The other thing of interest showed up in Fortean Times #215, where Alan Donnelly responds to an earlier article regarding "flying saucers [as] demonic manifestations". He mentions A Case of Conscience by James Blish, where Blish had been "assured that the Catholic Church had worked out a position on 'the plurality of worlds' and any inhabitants" - i.e., that the Catholic Church had already devised a religious response should aliens, or other non-Earth life, actually exist.
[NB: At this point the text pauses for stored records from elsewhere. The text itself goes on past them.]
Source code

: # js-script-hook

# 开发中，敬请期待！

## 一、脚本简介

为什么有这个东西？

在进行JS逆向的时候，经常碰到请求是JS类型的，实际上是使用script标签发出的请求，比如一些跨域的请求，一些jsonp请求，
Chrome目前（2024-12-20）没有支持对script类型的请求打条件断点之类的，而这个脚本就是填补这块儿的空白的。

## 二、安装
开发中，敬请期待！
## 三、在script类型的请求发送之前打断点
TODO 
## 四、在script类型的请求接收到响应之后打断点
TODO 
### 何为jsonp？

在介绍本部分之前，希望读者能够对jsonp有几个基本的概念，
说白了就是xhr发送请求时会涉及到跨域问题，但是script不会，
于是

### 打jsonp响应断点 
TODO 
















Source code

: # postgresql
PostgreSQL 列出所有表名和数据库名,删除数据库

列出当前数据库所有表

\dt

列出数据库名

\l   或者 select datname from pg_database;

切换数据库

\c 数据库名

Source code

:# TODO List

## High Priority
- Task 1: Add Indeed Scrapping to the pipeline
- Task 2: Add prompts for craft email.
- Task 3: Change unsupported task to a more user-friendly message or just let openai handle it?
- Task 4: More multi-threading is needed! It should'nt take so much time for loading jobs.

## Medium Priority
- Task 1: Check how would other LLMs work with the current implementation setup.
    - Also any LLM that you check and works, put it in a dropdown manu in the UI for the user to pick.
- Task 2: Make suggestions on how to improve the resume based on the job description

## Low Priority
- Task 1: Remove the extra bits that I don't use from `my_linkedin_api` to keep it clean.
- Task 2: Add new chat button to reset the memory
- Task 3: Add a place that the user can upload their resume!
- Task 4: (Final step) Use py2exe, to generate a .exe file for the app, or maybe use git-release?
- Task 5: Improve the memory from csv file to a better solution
Blish's introduction quotes (as transcribed from Donnelly):

"...[E]ach of such planets (solar or non-solar) must fall into one of three categories: (a) inhabited by sentient creatures, but without souls; so to be treated with compassion but extra-evangelically. (b) Inhabited by sentient creatures with fallen souls, through an original but not inevitably ancestral sin; so to be evangelised with urgent missionary charity. (c) Inhabited by sentient soul-endowed creatures that have not fallen, who therefore (1) inhabit an unfallen, sinless paradisal world; (2) who therefore we must contact not to propagandize [sic] but in order that we may learn from them the conditions (about which we can only speculate) of creatures living in perpetual grace, endowed with all the virtues of perfection, and both immortal and in complete happiness for always possessed of and with the knowledge of God."